3. Au vu de ce qui précède, la requête en disjonction de causes (art. 30 CPP) du MPC doit être rejetée.

4. La présente décision est rendue sans frais.

5. La question de l'indemnité revenant à Maître Emanuele Stauffer, à Maître Niccolò Salvioni et à Maître Stefan Disch pour les déterminations qu'ils ont chacun adressées à la Cour de céans est reportée à la fin de la procédure (art. 135 al. 2 CPP).

Par ces motifs, la Cour prononce:

1. La requête en disjonction de causes (art. 30 CPP) du Ministère public de la Confédération est rejetée. 2. La présente décision est rendue sans frais. 3. La question de l'indemnité revenant à Maître Emanuele Stauffer, à Maître Niccolò Salvioni et à Maître Stefan Disch est reportée à la fin de la procédure.

Au nom de la Cour des affaires pénales du Tribunal pénal fédéral

Le président Le greffier

- 15 - Distribution (acte judiciaire):  Ministère public de la Confédération, Monsieur Félix Reinmann, Procureur fédéral,  Maître Paolo Tamagni  Maître Niccolò Salvioni  Maître Stefan Disch  Maître Emanuele Stauffer

Annexes:  Déterminations du 11 mars 2014 de Maître Emanuele Stauffer  Déterminations du 17 mars 2014 de Maître Niccolò Salvioni  Déterminations du 17 mars 2014 de Maître Stefan Disch  Réplique du 19 mars 2014 du Ministère public de la Confédération

Voies de droit Recours à la Cour des plaintes du Tribunal pénal fédéral Les ordonnances, les décisions et les actes de procédure de la Cour des affaires pénales du Tribunal pénal fédéral, comme autorité de première instance (à l’exception de ceux concernant la direction de la procédure), peuvent faire l’objet d’un recours motivé et adressé par écrit dans le délai de 10 jours à la Cour des plaintes du Tribunal pénal fédéral (art. 393 al. 1 let. b et art. 394 ss CPP; art. 37 al. 1 LOAP). Le recours peut être formé pour les motifs suivants: a. violation du droit, y compris l’excès et l’abus du pouvoir d’appréciation, le déni de justice et le retard injustifié; b. constatation incomplète ou erronée de faits; c. inopportunité (art. 393 al. 2 CPP).

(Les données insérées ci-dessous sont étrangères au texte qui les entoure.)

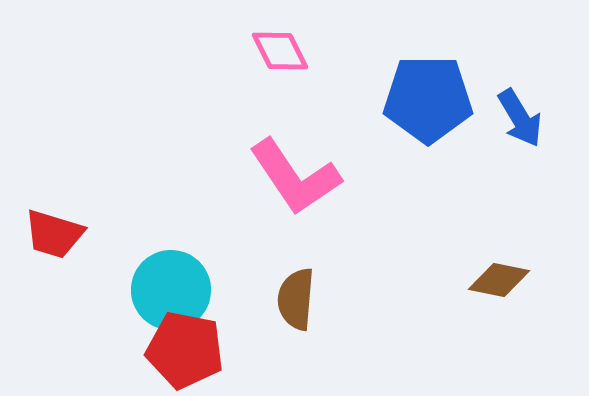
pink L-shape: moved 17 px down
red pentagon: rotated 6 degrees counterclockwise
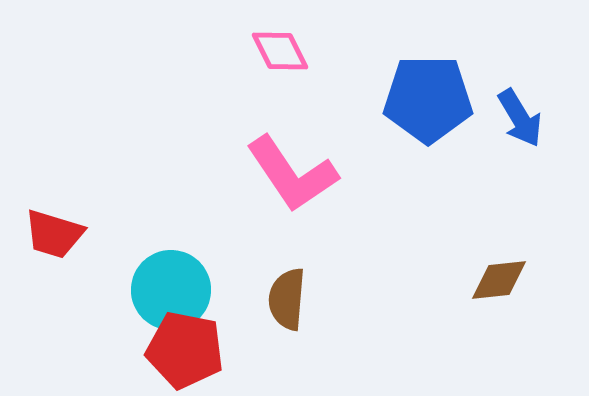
pink L-shape: moved 3 px left, 3 px up
brown diamond: rotated 18 degrees counterclockwise
brown semicircle: moved 9 px left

Recours au Tribunal fédéral Les décisions préjudicielles et incidentes de la Cour des affaires pénales du Tribunal pénal fédéral notifiées séparément peuvent faire peuvent faire l’objet d’un recours écrit auprès du Tribunal fédéral dans les 30 jours qui suivent la notification de l’expédition complète (art. 78, art. 80 al. 1, art. 93 ss. et art. 100 al. 1 LTF). Les décisions préjudicielles et incidentes notifiées séparément peuvent faire l’objet d’un recours si elles peuvent causer un préjudice irréparable, ou si l’admission du recours peut conduire immédiatement à une décision finale qui permet d’éviter une procédure probatoire longue et coûteuse (art. 93 al. 1 LTF). Le recours peut être formé pour violation du droit fédéral ou du droit international (art. 95 let. a et b LTF). Le recours ne peut critiquer les constatations de fait que si les faits ont été établis de façon manifestement inexacte ou en violation du droit au sens de l’art. 95, et si la correction du vice est susceptible d’influer sur le sort de la cause (art. 97 al. 1 LTF).